Die Elternratsvorsitzende zeigt sich überzeugt davon, dass die Schüler mit Abschaffung der klassischen Hausaufgaben mehr Aufmerksamkeit ihres Lehrers erhalten würden. Stefanie Schulz begrüßt auch, dass Kinder dadurch früh zu selbstständigem Lernen erzogen würden. "Die Kinder werden jetzt nicht mehr bestraft, wenn sie ihre Aufgaben nicht gemacht haben, sondern für Fleiß belohnt", erklärt Stefanie Schulz einen Vorteil der neuen Hausaufgabenregelung.

Kinder ohne Hausaufgaben? Das könne nicht sein, dachte Stefanie Schulz, als Schulleiterin Eva Helbing am 23. Januar im Schulelternrat das neue Hausaufgabenmodell vorgestellt hatte. Es sei heiß diskutiert worden, erinnert sie sich. "Aber nachdem wir die Lernziele erläutert bekommen haben, stehen wir Eltern voll dahinter", sagt Stefanie Schulz. Niemand könne ernsthaft glauben, dass die Schule die Kinder hängen lassen wolle. Die neuen Regeln, so die Elternratsvorsitzende, sollen nichts anderes, als den Kindern helfen.

Für einen ersten Erfahrungsbericht sei es zu früh, aber: Eltern würden erzählen, dass ihre Kinder jetzt mehr arbeiten würden. Bei den zwei oder drei Klassenarbeiten, die seit Abschaffung der schriftlichen Hausaufgaben geschrieben wurden, seien die Noten nicht schlechter geworden.

Stefanie Schulz glaubt nicht, dass die Schüler es ausnutzen, wenn unerledigte Hausaufgaben straffrei bleiben. Vier Tage habe es gedauert, bis die Jungen und Mädchen begriffen hätten, dass sie freiwillig zu Hause lernen müssen. "Ich denke, den Schülern ist es schon unangenehm, wenn sie im Unterricht nicht mitreden können", sagt sie.

Die Kreisschulternratsvorsitzende Judith von Witzleben-Sadowsky hält die Meckelfelder Initiative für einen lohnenswerten Versuch: "Ich finde Wochenpläne für selbstständiges Lernen gut", sagt sie.

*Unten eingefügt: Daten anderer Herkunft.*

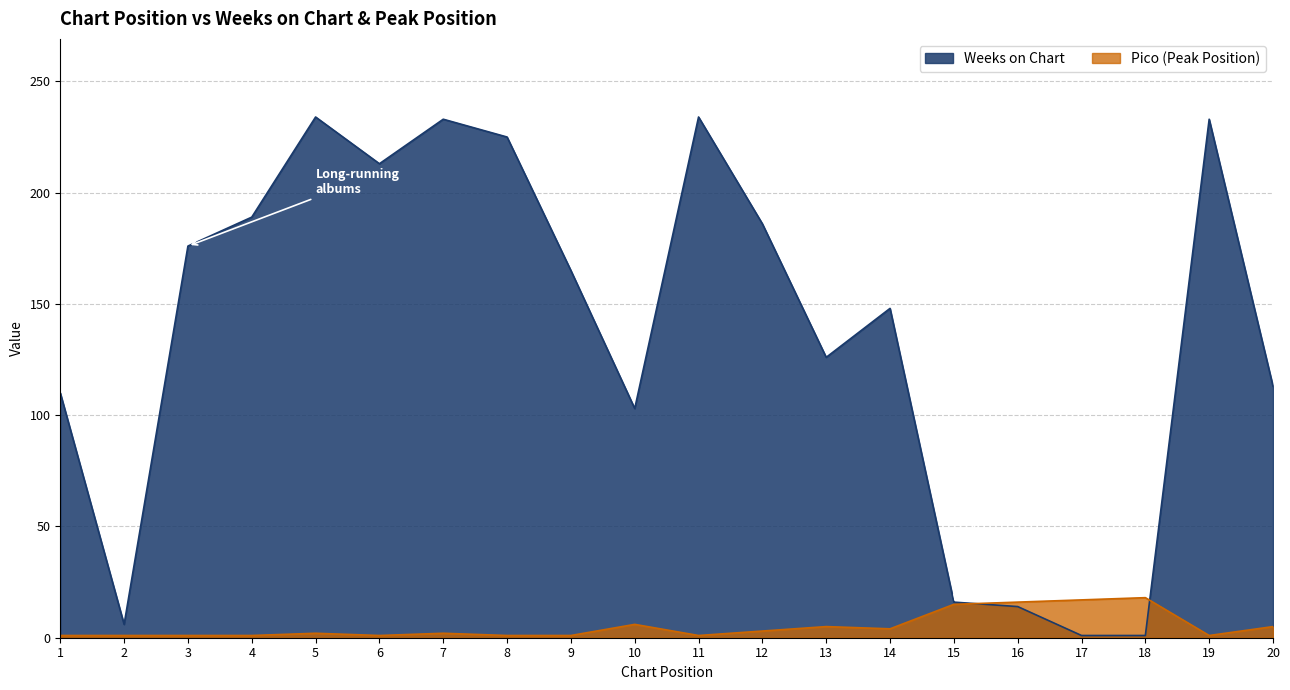

The value of Pico at 17 is 30. True or false?

False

Die Grund- und Hauptschule Meckelfeld interpretiert den neuen Hausaufgaben-Erlass in Niedersachsen offenbar weiter als andere. Das Kultusministerium setzt darin neue, etwa um die Hälfte halbierte Höchstzeiten fest, die nach den Sommerferien gelten sollen. Demnach sollen Grundschüler nicht länger als 30 Minuten an den Hausaufgaben sitzen. Für die Sekundarstufe I ist maximal eine Stunde, für die Sekundarstufe II sind höchstens zwei Stunden vorgesehen. Hintergrund ist, dass der Nachmittagsunterricht stark ausgeweitet wurde. Schüler sollen auch an langen Schultagen Zeit für Hobbys haben.